EXERCISE OBJECTIVE: Please transcribe every line of the listing below word for word, leaving out the pictures.

Records from a dataset
begin

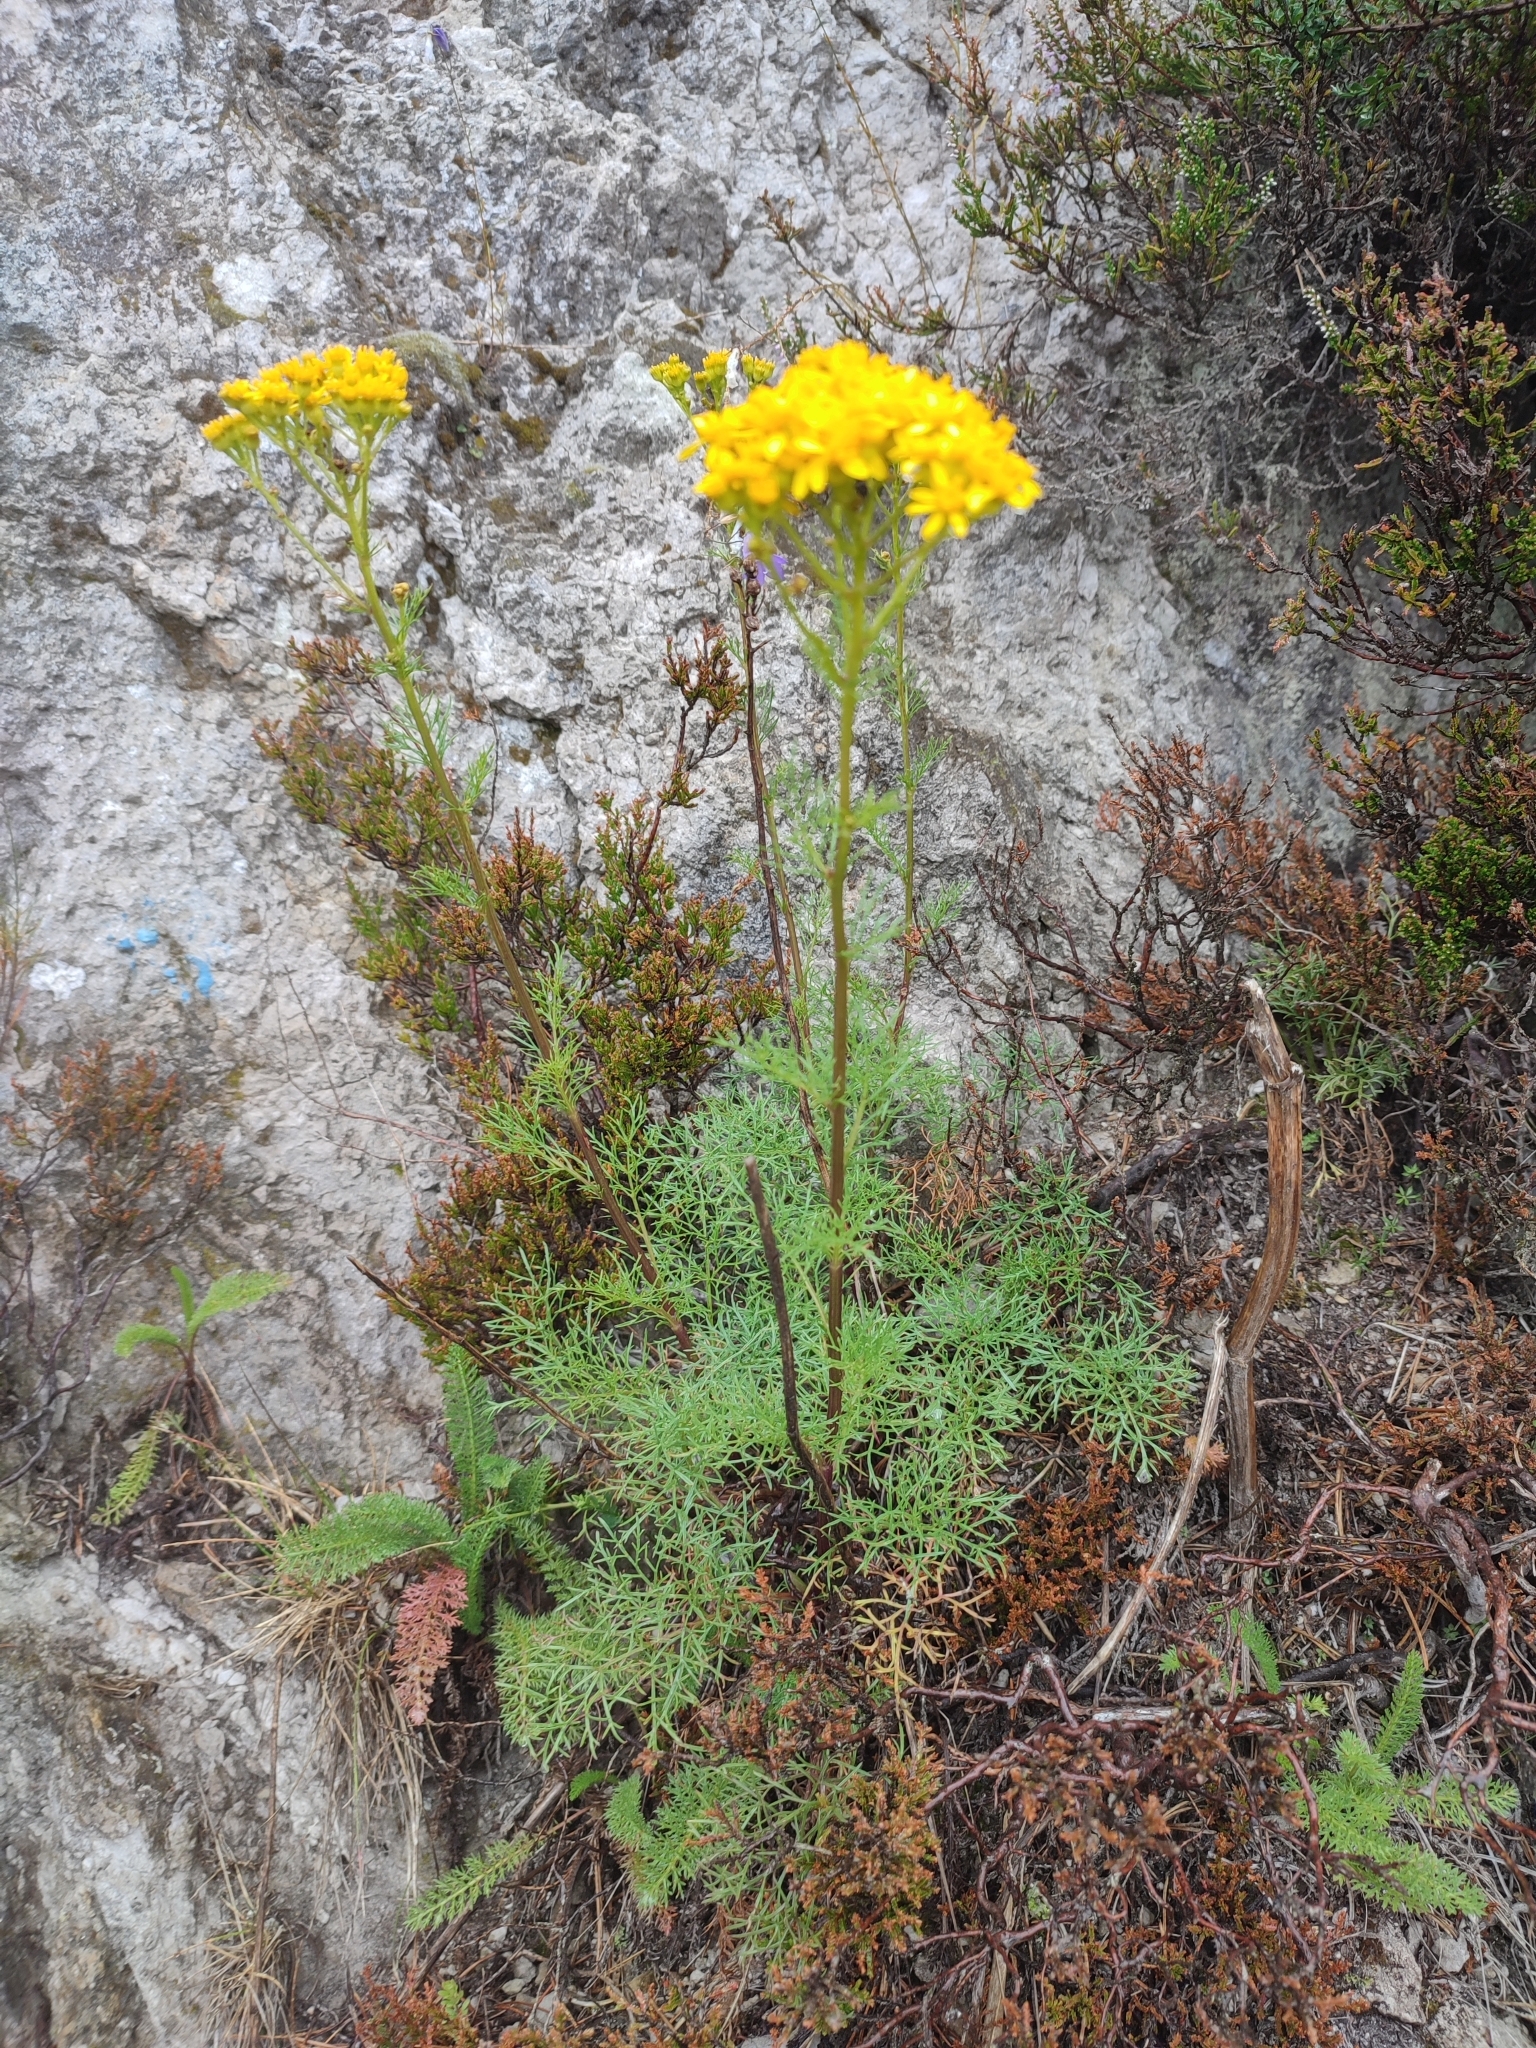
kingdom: Plantae
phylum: Tracheophyta
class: Magnoliopsida
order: Asterales
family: Asteraceae
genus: Jacobaea
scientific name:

end

WRITTEN ANSWER:
kingdom: Plantae
phylum: Tracheophyta
class: Magnoliopsida
order: Asterales
family: Asteraceae
genus: Jacobaea
scientific name:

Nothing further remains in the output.